- Born: October 13, 1936 Ivanka pri Dunaji, Czechoslovakia
- Died: March 23, 2026 (aged 89) New York City, U.S.
- Occupation: Art historian
- Spouse: Jan Vilcek
- Parent(s): Dezider Gerháth (father) and Maria Hamosova (mother)

= Marica Vilcek =

American art historian (1936–2026)

Marica Vilcek (October 13, 1936 – March 23, 2026) was an American art historian and philanthropist. She worked with museums and arts institutions in both Czechoslovakia and the United States, and was known for working with the Metropolitan Museum of Art, the New York University Institute of Fine Arts, and the Vilcek Foundation, and for her philanthropic work on the boards of the New York Youth Symphony and the Foundation for a Civil Society.

== Early life and career ==
On October 13, 1936, Marica Vilcek (née Gerháth) was born to parents Dezider Gerháth and Maria Hamosova in Ivanka pri Dunaji in Czechoslovakia. She was the second of three children in the family, with one older and one younger brother.

In the late 1950s, Marica enrolled at Comenius University in Bratislava, where she earned the degrees in art history.
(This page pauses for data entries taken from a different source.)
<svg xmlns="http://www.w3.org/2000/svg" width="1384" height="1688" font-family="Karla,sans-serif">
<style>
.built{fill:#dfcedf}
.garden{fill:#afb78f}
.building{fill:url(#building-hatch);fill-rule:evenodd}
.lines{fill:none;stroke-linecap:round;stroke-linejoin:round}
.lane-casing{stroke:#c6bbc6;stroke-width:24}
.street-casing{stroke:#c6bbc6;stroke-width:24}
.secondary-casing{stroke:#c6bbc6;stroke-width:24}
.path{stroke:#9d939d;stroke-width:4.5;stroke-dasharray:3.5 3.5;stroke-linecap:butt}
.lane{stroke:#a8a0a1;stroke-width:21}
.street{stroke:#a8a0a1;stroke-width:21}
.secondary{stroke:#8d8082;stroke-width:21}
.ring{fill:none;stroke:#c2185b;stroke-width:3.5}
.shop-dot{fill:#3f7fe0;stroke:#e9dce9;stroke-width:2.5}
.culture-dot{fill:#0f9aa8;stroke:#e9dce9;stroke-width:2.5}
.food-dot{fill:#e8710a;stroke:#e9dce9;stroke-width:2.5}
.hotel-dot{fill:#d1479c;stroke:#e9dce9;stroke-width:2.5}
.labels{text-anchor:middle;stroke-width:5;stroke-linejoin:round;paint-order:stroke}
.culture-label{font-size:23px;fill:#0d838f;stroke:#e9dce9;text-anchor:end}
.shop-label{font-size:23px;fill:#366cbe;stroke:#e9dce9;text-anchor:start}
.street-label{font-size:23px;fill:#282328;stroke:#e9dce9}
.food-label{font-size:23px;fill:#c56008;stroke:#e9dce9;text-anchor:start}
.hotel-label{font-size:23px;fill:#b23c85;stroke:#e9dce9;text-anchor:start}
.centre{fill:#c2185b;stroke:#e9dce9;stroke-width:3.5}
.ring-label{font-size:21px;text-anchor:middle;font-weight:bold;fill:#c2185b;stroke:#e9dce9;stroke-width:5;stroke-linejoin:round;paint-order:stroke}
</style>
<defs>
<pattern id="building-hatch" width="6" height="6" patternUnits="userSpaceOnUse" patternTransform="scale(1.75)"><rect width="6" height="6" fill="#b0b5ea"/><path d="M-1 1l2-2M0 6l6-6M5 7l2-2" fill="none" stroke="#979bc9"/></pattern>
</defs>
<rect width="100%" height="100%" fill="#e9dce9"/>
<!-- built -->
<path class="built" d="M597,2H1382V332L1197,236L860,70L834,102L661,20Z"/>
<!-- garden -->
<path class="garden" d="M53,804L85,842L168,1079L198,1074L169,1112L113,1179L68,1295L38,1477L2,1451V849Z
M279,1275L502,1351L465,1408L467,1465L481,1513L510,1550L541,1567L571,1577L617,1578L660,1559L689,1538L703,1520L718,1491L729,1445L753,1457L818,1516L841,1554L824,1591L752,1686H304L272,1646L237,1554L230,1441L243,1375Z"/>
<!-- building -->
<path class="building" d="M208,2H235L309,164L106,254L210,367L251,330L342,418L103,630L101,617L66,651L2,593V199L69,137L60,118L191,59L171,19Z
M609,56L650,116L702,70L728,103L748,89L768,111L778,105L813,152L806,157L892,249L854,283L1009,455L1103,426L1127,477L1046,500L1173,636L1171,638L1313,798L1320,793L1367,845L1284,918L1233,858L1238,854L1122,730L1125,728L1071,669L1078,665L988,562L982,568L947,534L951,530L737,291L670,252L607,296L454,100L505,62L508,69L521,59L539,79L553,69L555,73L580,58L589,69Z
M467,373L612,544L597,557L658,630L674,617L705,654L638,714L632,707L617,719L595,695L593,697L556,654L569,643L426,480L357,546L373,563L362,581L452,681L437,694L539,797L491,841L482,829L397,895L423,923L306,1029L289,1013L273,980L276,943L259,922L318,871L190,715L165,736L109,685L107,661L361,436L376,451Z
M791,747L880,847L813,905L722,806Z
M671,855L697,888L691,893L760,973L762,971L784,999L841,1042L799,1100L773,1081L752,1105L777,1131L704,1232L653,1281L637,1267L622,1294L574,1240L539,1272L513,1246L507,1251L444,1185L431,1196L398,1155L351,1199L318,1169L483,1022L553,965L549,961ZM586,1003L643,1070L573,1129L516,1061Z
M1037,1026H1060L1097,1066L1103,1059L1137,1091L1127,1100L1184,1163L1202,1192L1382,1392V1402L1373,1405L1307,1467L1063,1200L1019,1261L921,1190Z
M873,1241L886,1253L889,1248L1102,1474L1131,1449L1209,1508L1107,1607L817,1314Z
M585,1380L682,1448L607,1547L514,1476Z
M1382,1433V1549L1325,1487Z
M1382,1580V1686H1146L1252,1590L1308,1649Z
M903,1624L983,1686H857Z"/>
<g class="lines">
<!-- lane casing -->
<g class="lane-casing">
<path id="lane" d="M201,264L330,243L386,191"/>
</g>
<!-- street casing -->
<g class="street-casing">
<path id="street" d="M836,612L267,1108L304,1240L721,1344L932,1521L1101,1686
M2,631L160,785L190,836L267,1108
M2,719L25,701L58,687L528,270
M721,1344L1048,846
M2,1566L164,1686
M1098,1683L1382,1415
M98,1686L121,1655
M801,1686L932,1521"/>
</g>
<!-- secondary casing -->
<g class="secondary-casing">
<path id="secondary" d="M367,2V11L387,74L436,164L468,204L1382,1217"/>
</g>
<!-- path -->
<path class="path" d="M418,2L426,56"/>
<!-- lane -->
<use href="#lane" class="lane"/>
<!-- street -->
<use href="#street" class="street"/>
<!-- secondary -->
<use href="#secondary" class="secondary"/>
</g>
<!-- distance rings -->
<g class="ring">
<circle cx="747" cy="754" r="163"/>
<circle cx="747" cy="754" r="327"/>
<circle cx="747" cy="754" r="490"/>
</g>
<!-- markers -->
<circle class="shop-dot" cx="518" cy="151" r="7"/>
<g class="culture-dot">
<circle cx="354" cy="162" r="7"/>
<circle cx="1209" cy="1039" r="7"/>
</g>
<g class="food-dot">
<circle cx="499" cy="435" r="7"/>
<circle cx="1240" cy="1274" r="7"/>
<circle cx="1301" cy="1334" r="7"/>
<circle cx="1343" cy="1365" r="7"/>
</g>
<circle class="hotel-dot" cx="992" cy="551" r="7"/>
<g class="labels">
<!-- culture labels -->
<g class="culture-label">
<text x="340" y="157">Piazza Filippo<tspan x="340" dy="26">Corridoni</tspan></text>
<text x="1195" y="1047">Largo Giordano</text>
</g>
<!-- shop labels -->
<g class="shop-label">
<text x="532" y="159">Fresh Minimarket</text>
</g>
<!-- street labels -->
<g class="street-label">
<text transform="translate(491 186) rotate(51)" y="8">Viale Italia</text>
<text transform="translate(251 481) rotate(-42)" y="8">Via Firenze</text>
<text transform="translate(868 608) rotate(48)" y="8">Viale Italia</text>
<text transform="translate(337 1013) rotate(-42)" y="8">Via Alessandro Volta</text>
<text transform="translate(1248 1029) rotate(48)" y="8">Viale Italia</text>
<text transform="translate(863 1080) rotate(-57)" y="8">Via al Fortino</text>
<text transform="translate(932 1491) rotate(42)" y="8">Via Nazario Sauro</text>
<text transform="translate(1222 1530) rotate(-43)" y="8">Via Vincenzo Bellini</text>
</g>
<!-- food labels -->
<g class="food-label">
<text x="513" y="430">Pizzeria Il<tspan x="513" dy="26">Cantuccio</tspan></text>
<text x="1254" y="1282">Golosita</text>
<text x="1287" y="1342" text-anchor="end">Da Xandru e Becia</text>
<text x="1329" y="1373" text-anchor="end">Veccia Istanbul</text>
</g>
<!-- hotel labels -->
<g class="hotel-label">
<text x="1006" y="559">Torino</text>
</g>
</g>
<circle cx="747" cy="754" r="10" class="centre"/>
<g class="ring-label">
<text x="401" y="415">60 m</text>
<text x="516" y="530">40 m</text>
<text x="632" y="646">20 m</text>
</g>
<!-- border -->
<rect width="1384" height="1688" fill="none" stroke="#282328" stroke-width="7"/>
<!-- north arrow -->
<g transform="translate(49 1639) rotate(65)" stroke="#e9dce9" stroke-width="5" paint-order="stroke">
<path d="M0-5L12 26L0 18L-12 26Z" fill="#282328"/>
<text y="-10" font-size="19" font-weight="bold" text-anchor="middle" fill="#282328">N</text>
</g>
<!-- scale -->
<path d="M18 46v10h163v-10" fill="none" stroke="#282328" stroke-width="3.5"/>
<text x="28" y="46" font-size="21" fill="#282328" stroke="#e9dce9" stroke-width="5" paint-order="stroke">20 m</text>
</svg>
Following her graduation from Comenius University, Marica pursued a doctorate in art history at Charles University in Prague. She also began work at the Slovak National Gallery, where she was promoted to assistant curator. She was interested in modernist art, and by art that was created by artists in protest of the Communist regime, while also abiding by the professional and national standards of art set by the government as was dictated by the National Gallery.

In 1961, she was introduced to Jan Vilček by mutual friends, at an Easter party. In Love and Science: A Memoir, Jan recalls being impressed with her work at the Slovak National Gallery. In November 1961, Jan visited the gallery and asked her for a date. Their relationship progressed swiftly, and the pair were wed in a small civil ceremony in Bratislava in July 1962.

In 1964, Marica and Jan Vilcek were granted permission to visit friends in Vienna and made the decision to defect from communist Czechoslovakia. With two suitcases of belongings, they drove to Vienna, Austria, and then on to Frankfurt in West Germany to apply for refugee status and to pursue visas and careers in the United States. In 1965, the Vilceks immigrated to the United States, traveling to New York, where Jan had been offered a position as a research professor at New York University.

== New York, 1965–2000 ==
In New York, Vilcek began volunteering with the library of the Brooklyn Museum, to build a career in art history in the United States. In 1965, she was hired as a cataloguer in the Office of the Registrar and Catalogue Department at the Metropolitan Museum of Art; from 1974 to 1996 she was associate curator in charge of the Accessions and Catalogue Department, responsible for the museum's collections management as well as processing new acquisitions.

At the Metropolitan Museum of Art, Vilcek mentored art historians, arts management professionals and scholars, working with the museum's internship programs, and developing connections with the New York University Institute of Fine Arts. It was in this capacity that she first met Rick Kinsel, who would partner with Marica and Jan to develop the Vilcek Foundation.

== Death ==
Vilcek died on March 23, 2026, at the age of 89.

== Honors and awards ==
In 2005, Marica and Jan Vilcek were named Humanitarians of the Year by the Crohn's and Colitis Foundation of America, and in 2011 they were honored with the Outstanding New Yorker award given by the Center for an Urban Future in New York City. In 2012, Marica received the Stephen K. Fischel Distinguished Public Service Award from the American Immigration Council in Washington, DC, and accepted it on behalf of the Vilcek Foundation. In 2017, Marica and Jan were honored by the New York Landmarks Conservancy at the conservancy's 2017 Living Landmarks Celebration. In 2021, the New York University Institute of Fine Arts renamed the Great Hall of the James B. Duke House in Vilcek's honor.